▶ [EXERCISE REQUIREMENTS]
With all images left out, restate the records below exactly as written.
***** RECORDS SUPPLIED *****
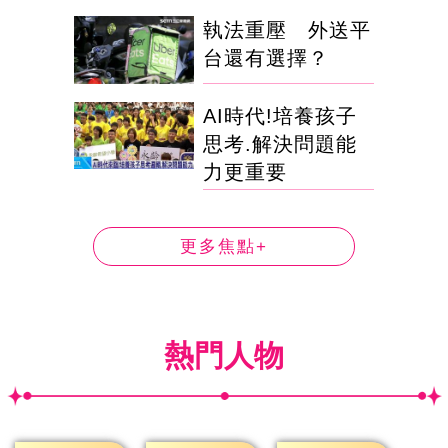
執法重壓 外送平
台還有選擇？
AI時代!培養孩子
思考.解決問題能
力更重要
更多焦點+
熱門人物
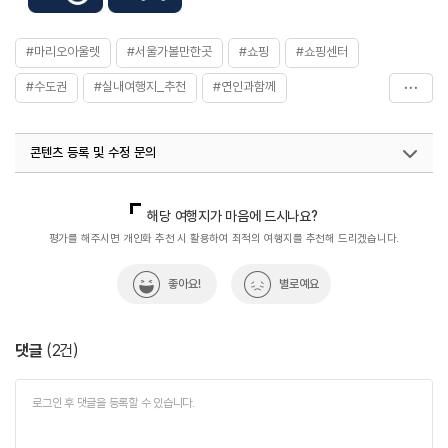
#마리오아울렛
#서울가볼만한곳
#쇼핑
#쇼핑센터
#수도권
#실내여행지_추천
#연인과함께
#친구와함께
콘텐츠 등록 및 수정 문의
국내디지털마케팅팀
033-813-3500
열린관광콘텐츠팀(열린관광-모두의여행)
033-738-3425
해당 여행지가 마음에 드시나요?
평가를 해주시면 개인화 추천 시 활용하여 최적의 여행지를 추천해 드리겠습니다.
좋아요!
별로예요
댓글
(
2
건)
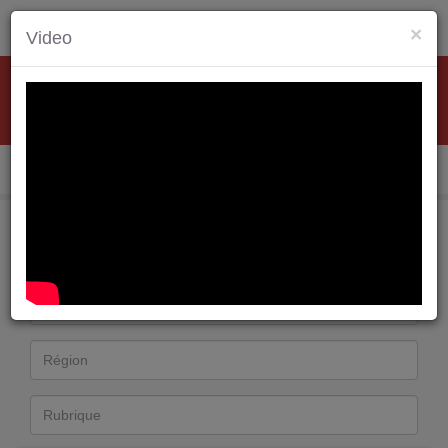
×
Video
Industrie
Environnement Energie
Informatique
Btp
Espace Annonceur
Espace Candidat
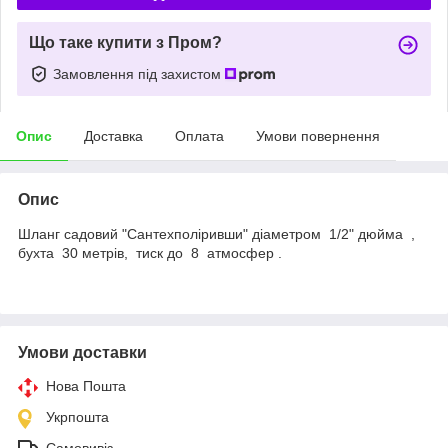
Що таке купити з Пром?
Замовлення під захистом
Опис
Доставка
Оплата
Умови повернення
Опис
Шланг садовий "Сантехполіривши" діаметром 1/2" дюйма ,
бухта 30 метрів, тиск до 8 атмосфер .
Умови доставки
Нова Пошта
Укрпошта
Самовивіз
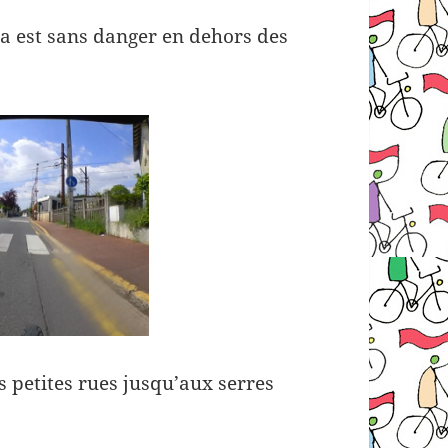
ela est sans danger en dehors des
es petites rues jusqu’aux serres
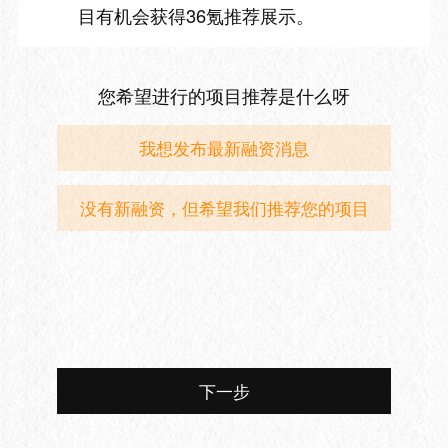
目有机会获得36氪推荐展示。
您希望进行的项目推荐是什么呀
我想发布最新融资消息
没有新融资，但希望我们推荐您的项目
下一步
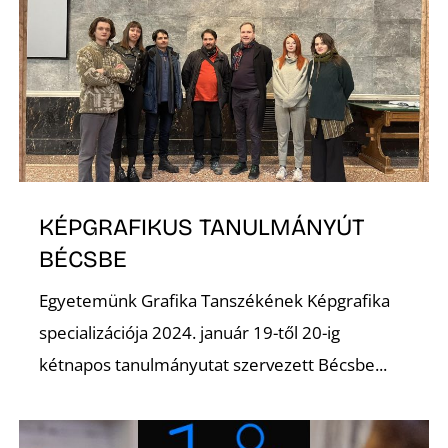
I
KÉPGRAFIKUS TANULMÁNYÚT
BÉCSBE
Egyetemünk Grafika Tanszékének Képgrafika
specializációja 2024. január 19-től 20-ig
kétnapos tanulmányutat szervezett Bécsbe...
*****
▶ [RESULT OF THIS EXERCISE]
執法重壓 外送平
台還有選擇？
AI時代!培養孩子
思考.解決問題能
力更重要
更多焦點+
熱門人物
#마리오아울렛
#서울가볼만한곳
#쇼핑
#쇼핑센터
#수도권
#실내여행지_추천
#연인과함께
#친구와함께
콘텐츠 등록 및 수정 문의
국내디지털마케팅팀
033-813-3500
열린관광콘텐츠팀(열린관광-모두의여행)
033-738-3425
해당 여행지가 마음에 드시나요?
평가를 해주시면 개인화 추천 시 활용하여 최적의 여행지를 추천해 드리겠습니다.
좋아요!
별로예요
댓글
(
2
건)
×
Video
Industrie
Environnement Energie
Informatique
Btp
Espace Annonceur
Espace Candidat
Що таке купити з Пром?
Замовлення під захистом
Опис
Доставка
Оплата
Умови повернення
Опис
Шланг садовий "Сантехполіривши" діаметром 1/2" дюйма ,
бухта 30 метрів, тиск до 8 атмосфер .
Умови доставки
Нова Пошта
Укрпошта
Самовивіз
ela est sans danger en dehors des
es petites rues jusqu’aux serres
目有机会获得36氪推荐展示。
您希望进行的项目推荐是什么呀
我想发布最新融资消息
没有新融资，但希望我们推荐您的项目
下一步
I
KÉPGRAFIKUS TANULMÁNYÚT
BÉCSBE
Egyetemünk Grafika Tanszékének Képgrafika
specializációja 2024. január 19-től 20-ig
kétnapos tanulmányutat szervezett Bécsbe...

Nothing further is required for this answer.